→ What you will do:
The response must contain every line of the records that follow, duplicated exactly.

→ Stored data:
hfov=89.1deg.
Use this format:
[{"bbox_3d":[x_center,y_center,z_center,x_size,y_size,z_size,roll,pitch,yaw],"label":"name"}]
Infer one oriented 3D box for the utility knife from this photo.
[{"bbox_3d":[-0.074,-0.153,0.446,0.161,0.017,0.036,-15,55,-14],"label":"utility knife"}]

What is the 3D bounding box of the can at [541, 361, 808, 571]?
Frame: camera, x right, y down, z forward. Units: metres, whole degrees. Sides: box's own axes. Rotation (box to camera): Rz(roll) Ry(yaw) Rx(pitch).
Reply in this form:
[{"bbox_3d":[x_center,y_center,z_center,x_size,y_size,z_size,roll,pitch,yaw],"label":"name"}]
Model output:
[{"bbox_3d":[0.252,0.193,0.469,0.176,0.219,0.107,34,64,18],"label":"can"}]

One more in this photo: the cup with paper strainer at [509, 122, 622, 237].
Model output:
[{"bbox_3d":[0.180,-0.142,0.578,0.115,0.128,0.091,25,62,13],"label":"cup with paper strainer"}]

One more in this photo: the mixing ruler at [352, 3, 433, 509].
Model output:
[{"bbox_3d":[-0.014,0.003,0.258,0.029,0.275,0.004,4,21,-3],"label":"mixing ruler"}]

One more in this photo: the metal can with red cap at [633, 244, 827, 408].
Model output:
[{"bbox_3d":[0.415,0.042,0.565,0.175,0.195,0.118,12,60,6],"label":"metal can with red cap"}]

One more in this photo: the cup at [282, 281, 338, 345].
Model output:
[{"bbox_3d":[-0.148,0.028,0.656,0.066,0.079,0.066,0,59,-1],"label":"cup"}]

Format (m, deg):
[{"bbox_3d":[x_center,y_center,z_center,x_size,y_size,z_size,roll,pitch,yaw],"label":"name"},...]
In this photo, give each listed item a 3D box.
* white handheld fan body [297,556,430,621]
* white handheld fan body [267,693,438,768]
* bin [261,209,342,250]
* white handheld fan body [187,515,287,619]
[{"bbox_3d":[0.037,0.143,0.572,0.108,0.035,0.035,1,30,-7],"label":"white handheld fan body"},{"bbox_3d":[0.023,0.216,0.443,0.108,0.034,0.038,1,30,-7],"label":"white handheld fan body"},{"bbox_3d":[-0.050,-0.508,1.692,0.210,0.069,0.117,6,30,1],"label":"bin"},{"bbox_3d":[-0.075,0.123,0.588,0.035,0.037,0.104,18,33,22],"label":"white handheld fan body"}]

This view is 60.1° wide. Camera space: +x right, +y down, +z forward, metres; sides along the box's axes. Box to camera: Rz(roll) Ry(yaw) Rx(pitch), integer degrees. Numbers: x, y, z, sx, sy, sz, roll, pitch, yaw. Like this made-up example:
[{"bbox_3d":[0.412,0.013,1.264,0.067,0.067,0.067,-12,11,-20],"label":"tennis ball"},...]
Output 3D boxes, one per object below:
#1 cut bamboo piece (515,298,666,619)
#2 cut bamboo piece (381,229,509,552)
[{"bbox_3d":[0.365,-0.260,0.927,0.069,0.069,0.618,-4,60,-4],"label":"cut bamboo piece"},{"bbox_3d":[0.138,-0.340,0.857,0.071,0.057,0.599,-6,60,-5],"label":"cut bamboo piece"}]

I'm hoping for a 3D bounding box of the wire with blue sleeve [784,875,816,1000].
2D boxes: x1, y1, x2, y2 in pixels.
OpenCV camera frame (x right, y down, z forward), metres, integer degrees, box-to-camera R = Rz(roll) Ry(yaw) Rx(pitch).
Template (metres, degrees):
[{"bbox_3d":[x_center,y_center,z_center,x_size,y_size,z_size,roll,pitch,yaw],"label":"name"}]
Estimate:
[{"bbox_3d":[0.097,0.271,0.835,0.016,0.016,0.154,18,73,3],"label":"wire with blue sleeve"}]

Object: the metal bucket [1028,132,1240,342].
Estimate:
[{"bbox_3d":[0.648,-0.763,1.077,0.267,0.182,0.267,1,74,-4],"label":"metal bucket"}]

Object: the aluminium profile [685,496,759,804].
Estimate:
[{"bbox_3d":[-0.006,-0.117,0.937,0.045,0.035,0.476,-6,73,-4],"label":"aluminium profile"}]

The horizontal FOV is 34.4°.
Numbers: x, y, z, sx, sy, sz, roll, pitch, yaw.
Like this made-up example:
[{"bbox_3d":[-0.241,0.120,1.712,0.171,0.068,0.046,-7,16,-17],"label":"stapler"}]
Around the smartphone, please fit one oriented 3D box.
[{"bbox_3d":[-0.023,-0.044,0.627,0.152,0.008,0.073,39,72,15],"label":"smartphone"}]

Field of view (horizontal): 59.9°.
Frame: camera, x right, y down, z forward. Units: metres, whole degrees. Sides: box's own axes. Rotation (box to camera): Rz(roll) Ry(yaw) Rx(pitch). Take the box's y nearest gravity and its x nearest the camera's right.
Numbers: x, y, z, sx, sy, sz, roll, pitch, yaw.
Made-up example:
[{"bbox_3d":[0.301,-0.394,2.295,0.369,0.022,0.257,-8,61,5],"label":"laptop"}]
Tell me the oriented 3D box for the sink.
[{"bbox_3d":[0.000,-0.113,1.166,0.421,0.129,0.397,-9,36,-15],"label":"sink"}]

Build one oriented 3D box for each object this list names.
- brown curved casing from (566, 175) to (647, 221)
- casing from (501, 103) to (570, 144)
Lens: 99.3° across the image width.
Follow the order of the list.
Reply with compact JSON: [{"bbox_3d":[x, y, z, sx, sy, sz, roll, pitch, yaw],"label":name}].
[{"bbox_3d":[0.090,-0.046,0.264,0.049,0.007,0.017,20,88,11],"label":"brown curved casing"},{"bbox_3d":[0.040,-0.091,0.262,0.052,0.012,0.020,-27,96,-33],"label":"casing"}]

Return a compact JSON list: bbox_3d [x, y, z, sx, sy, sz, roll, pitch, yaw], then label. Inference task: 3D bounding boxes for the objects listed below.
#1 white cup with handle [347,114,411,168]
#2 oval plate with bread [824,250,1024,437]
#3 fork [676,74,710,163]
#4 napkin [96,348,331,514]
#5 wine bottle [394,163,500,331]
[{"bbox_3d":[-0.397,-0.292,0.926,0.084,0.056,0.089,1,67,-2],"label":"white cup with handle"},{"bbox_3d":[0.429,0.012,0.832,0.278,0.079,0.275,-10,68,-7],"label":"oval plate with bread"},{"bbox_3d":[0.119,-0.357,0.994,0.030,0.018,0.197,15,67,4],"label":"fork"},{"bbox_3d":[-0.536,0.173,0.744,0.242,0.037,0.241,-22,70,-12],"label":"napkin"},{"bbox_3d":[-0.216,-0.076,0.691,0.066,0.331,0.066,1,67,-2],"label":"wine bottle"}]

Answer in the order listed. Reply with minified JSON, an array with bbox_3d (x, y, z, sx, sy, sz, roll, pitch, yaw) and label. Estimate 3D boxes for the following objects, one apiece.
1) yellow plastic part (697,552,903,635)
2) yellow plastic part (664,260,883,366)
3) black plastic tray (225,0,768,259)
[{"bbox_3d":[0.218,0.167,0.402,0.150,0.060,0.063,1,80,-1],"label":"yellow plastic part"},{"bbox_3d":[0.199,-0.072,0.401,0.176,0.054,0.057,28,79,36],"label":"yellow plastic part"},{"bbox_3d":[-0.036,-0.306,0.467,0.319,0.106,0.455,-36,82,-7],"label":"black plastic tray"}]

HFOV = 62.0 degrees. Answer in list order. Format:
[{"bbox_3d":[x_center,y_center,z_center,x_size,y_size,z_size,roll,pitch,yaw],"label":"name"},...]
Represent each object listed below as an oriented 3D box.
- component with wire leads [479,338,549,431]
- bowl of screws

→ Response to this task:
hfov=89.1deg.
Use this format:
[{"bbox_3d":[x_center,y_center,z_center,x_size,y_size,z_size,roll,pitch,yaw],"label":"name"}]
Infer one oriented 3D box for the utility knife from this photo.
[{"bbox_3d":[-0.074,-0.153,0.446,0.161,0.017,0.036,-15,55,-14],"label":"utility knife"}]

What is the 3D bounding box of the can at [541, 361, 808, 571]?
Frame: camera, x right, y down, z forward. Units: metres, whole degrees. Sides: box's own axes. Rotation (box to camera): Rz(roll) Ry(yaw) Rx(pitch).
Reply in this form:
[{"bbox_3d":[x_center,y_center,z_center,x_size,y_size,z_size,roll,pitch,yaw],"label":"name"}]
Model output:
[{"bbox_3d":[0.252,0.193,0.469,0.176,0.219,0.107,34,64,18],"label":"can"}]

One more in this photo: the cup with paper strainer at [509, 122, 622, 237].
Model output:
[{"bbox_3d":[0.180,-0.142,0.578,0.115,0.128,0.091,25,62,13],"label":"cup with paper strainer"}]

One more in this photo: the mixing ruler at [352, 3, 433, 509].
Model output:
[{"bbox_3d":[-0.014,0.003,0.258,0.029,0.275,0.004,4,21,-3],"label":"mixing ruler"}]

One more in this photo: the metal can with red cap at [633, 244, 827, 408].
Model output:
[{"bbox_3d":[0.415,0.042,0.565,0.175,0.195,0.118,12,60,6],"label":"metal can with red cap"}]

One more in this photo: the cup at [282, 281, 338, 345].
Model output:
[{"bbox_3d":[-0.148,0.028,0.656,0.066,0.079,0.066,0,59,-1],"label":"cup"}]

Format (m, deg):
[{"bbox_3d":[x_center,y_center,z_center,x_size,y_size,z_size,roll,pitch,yaw],"label":"name"},...]
In this photo, give each listed item a 3D box.
* white handheld fan body [297,556,430,621]
* white handheld fan body [267,693,438,768]
* bin [261,209,342,250]
* white handheld fan body [187,515,287,619]
[{"bbox_3d":[0.037,0.143,0.572,0.108,0.035,0.035,1,30,-7],"label":"white handheld fan body"},{"bbox_3d":[0.023,0.216,0.443,0.108,0.034,0.038,1,30,-7],"label":"white handheld fan body"},{"bbox_3d":[-0.050,-0.508,1.692,0.210,0.069,0.117,6,30,1],"label":"bin"},{"bbox_3d":[-0.075,0.123,0.588,0.035,0.037,0.104,18,33,22],"label":"white handheld fan body"}]

This view is 60.1° wide. Camera space: +x right, +y down, +z forward, metres; sides along the box's axes. Box to camera: Rz(roll) Ry(yaw) Rx(pitch), integer degrees. Numbers: x, y, z, sx, sy, sz, roll, pitch, yaw. Like this made-up example:
[{"bbox_3d":[0.412,0.013,1.264,0.067,0.067,0.067,-12,11,-20],"label":"tennis ball"},...]
Output 3D boxes, one per object below:
#1 cut bamboo piece (515,298,666,619)
#2 cut bamboo piece (381,229,509,552)
[{"bbox_3d":[0.365,-0.260,0.927,0.069,0.069,0.618,-4,60,-4],"label":"cut bamboo piece"},{"bbox_3d":[0.138,-0.340,0.857,0.071,0.057,0.599,-6,60,-5],"label":"cut bamboo piece"}]

I'm hoping for a 3D bounding box of the wire with blue sleeve [784,875,816,1000].
2D boxes: x1, y1, x2, y2 in pixels.
OpenCV camera frame (x right, y down, z forward), metres, integer degrees, box-to-camera R = Rz(roll) Ry(yaw) Rx(pitch).
Template (metres, degrees):
[{"bbox_3d":[x_center,y_center,z_center,x_size,y_size,z_size,roll,pitch,yaw],"label":"name"}]
Estimate:
[{"bbox_3d":[0.097,0.271,0.835,0.016,0.016,0.154,18,73,3],"label":"wire with blue sleeve"}]

Object: the metal bucket [1028,132,1240,342].
Estimate:
[{"bbox_3d":[0.648,-0.763,1.077,0.267,0.182,0.267,1,74,-4],"label":"metal bucket"}]

Object: the aluminium profile [685,496,759,804].
Estimate:
[{"bbox_3d":[-0.006,-0.117,0.937,0.045,0.035,0.476,-6,73,-4],"label":"aluminium profile"}]

The horizontal FOV is 34.4°.
Numbers: x, y, z, sx, sy, sz, roll, pitch, yaw.
Like this made-up example:
[{"bbox_3d":[-0.241,0.120,1.712,0.171,0.068,0.046,-7,16,-17],"label":"stapler"}]
Around the smartphone, please fit one oriented 3D box.
[{"bbox_3d":[-0.023,-0.044,0.627,0.152,0.008,0.073,39,72,15],"label":"smartphone"}]

Field of view (horizontal): 59.9°.
Frame: camera, x right, y down, z forward. Units: metres, whole degrees. Sides: box's own axes. Rotation (box to camera): Rz(roll) Ry(yaw) Rx(pitch). Take the box's y nearest gravity and its x nearest the camera's right.
Numbers: x, y, z, sx, sy, sz, roll, pitch, yaw.
Made-up example:
[{"bbox_3d":[0.301,-0.394,2.295,0.369,0.022,0.257,-8,61,5],"label":"laptop"}]
Tell me the oriented 3D box for the sink.
[{"bbox_3d":[0.000,-0.113,1.166,0.421,0.129,0.397,-9,36,-15],"label":"sink"}]

Build one oriented 3D box for each object this list names.
- brown curved casing from (566, 175) to (647, 221)
- casing from (501, 103) to (570, 144)
Lens: 99.3° across the image width.
Follow the order of the list.
Reply with compact JSON: [{"bbox_3d":[x, y, z, sx, sy, sz, roll, pitch, yaw],"label":name}].
[{"bbox_3d":[0.090,-0.046,0.264,0.049,0.007,0.017,20,88,11],"label":"brown curved casing"},{"bbox_3d":[0.040,-0.091,0.262,0.052,0.012,0.020,-27,96,-33],"label":"casing"}]

Return a compact JSON list: bbox_3d [x, y, z, sx, sy, sz, roll, pitch, yaw], then label. Inference task: 3D bounding boxes for the objects listed below.
#1 white cup with handle [347,114,411,168]
#2 oval plate with bread [824,250,1024,437]
#3 fork [676,74,710,163]
#4 napkin [96,348,331,514]
#5 wine bottle [394,163,500,331]
[{"bbox_3d":[-0.397,-0.292,0.926,0.084,0.056,0.089,1,67,-2],"label":"white cup with handle"},{"bbox_3d":[0.429,0.012,0.832,0.278,0.079,0.275,-10,68,-7],"label":"oval plate with bread"},{"bbox_3d":[0.119,-0.357,0.994,0.030,0.018,0.197,15,67,4],"label":"fork"},{"bbox_3d":[-0.536,0.173,0.744,0.242,0.037,0.241,-22,70,-12],"label":"napkin"},{"bbox_3d":[-0.216,-0.076,0.691,0.066,0.331,0.066,1,67,-2],"label":"wine bottle"}]

Answer in the order listed. Reply with minified JSON, an array with bbox_3d (x, y, z, sx, sy, sz, roll, pitch, yaw) and label. Estimate 3D boxes for the following objects, one apiece.
1) yellow plastic part (697,552,903,635)
2) yellow plastic part (664,260,883,366)
3) black plastic tray (225,0,768,259)
[{"bbox_3d":[0.218,0.167,0.402,0.150,0.060,0.063,1,80,-1],"label":"yellow plastic part"},{"bbox_3d":[0.199,-0.072,0.401,0.176,0.054,0.057,28,79,36],"label":"yellow plastic part"},{"bbox_3d":[-0.036,-0.306,0.467,0.319,0.106,0.455,-36,82,-7],"label":"black plastic tray"}]

HFOV = 62.0 degrees. Answer in list order. Format:
[{"bbox_3d":[x_center,y_center,z_center,x_size,y_size,z_size,roll,pitch,yaw],"label":"name"},...]
Represent each object listed below as an oriented 3D box.
- component with wire leads [479,338,549,431]
- bowl of screws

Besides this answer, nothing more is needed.